La tribu n’était pas la seule attraction locale, car Joséphine et Jo, avant leur séparation, ont fait éclore autour du château une sorte de complexe de loisirs avant l’heure.
Une piscine (en J, comme Joséphine et Jo), un hôtel, un restaurant, un mini-golf, une animalerie, une ferme de 300 hectares, énumère Mme de Labarre. Jusqu’à 120 personnes y ont travaillé, selon elle.
« Grâce à elle, dans ce bourg de 150 habitants, il y avait un jardin avec des ours, des singes, des plantes... une salle de spectacle qui existe encore et a vu passer Bécaud, Brialy... et même une station-service ! », se remémore Germinal Peiro, président (PS) du Conseil départemental originaire du village voisin, Beynac.
« Après-guerre, Joséphine a contribué à faire connaître le Périgord au plan touristique, à l’instar de Lascaux. On venait de toute la France pour la voir », poursuit M. Peiro, évoquant une femme qui « dégageait quelque chose d’extraordinaire ». « Gamins, on était très impressionnés quand on la voyait. C’était une star mondiale ». Mais le « village du monde » voulu par cette femme hors norme n’a pas vécu.

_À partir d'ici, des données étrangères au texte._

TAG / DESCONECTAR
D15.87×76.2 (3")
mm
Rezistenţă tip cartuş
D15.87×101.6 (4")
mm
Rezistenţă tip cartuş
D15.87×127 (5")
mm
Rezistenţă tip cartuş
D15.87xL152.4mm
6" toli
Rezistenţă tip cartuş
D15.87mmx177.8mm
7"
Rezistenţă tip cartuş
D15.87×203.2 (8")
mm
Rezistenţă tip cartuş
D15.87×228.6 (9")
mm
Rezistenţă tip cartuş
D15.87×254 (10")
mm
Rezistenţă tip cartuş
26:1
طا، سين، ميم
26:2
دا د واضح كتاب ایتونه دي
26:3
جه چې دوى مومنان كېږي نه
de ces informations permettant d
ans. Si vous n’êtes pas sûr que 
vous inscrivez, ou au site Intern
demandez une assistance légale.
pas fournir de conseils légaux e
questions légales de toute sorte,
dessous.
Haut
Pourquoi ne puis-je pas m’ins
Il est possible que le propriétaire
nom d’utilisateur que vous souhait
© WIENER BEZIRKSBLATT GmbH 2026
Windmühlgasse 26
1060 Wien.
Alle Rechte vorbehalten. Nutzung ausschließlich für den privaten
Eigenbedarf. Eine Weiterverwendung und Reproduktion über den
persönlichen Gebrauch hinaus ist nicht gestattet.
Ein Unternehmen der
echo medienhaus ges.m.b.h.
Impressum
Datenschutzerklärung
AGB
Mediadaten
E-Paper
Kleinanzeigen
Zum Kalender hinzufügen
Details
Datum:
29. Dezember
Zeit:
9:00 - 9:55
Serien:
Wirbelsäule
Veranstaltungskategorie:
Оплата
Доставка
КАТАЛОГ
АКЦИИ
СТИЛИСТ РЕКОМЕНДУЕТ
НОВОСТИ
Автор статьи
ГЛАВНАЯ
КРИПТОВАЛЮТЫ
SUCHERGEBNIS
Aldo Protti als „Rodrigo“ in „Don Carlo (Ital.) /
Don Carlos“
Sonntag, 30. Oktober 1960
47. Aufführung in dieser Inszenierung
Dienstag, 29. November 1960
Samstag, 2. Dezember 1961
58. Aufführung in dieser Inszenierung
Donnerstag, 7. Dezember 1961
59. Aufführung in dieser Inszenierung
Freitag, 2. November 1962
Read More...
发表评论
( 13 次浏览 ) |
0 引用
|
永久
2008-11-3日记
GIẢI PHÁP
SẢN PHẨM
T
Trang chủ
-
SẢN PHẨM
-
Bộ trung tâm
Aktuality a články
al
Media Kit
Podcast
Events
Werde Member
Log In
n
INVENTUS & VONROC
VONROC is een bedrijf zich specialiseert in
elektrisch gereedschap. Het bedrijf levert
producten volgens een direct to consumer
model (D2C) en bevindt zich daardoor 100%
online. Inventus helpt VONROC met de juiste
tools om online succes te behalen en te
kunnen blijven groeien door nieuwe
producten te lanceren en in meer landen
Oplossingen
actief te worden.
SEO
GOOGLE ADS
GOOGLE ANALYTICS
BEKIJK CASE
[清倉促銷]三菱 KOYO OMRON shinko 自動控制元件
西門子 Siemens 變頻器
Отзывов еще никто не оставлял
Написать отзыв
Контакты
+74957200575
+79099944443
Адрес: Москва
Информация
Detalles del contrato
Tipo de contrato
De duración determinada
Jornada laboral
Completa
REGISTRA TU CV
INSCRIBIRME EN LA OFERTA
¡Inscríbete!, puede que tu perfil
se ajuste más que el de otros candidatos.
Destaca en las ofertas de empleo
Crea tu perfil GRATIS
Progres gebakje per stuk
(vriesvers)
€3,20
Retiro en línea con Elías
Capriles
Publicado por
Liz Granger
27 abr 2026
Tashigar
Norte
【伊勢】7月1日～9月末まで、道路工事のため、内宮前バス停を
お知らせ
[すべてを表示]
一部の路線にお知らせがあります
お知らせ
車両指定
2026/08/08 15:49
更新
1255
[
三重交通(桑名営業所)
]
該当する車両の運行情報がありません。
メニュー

« Certains ont abusé d’elle, triché sur les factures... Tout le monde le sait ici. C’était une artiste, pas une gestionnaire », assure Germinal Peiro. D’après Mme de Labarre, elle payait les factures d’eau et d’électricité de presque tout le village, sans le savoir.
En 1964, Brigitte Bardot lance un appel télévisé et signe un gros chèque qui sauve les Milandes. Mais quatre ans plus tard, les bâtiments sont vendus aux enchères et l’artiste expulsée, à 62 ans. « Le pire moment de sa vie », selon Brian. Grace de Monaco lui offrira l’hospitalité.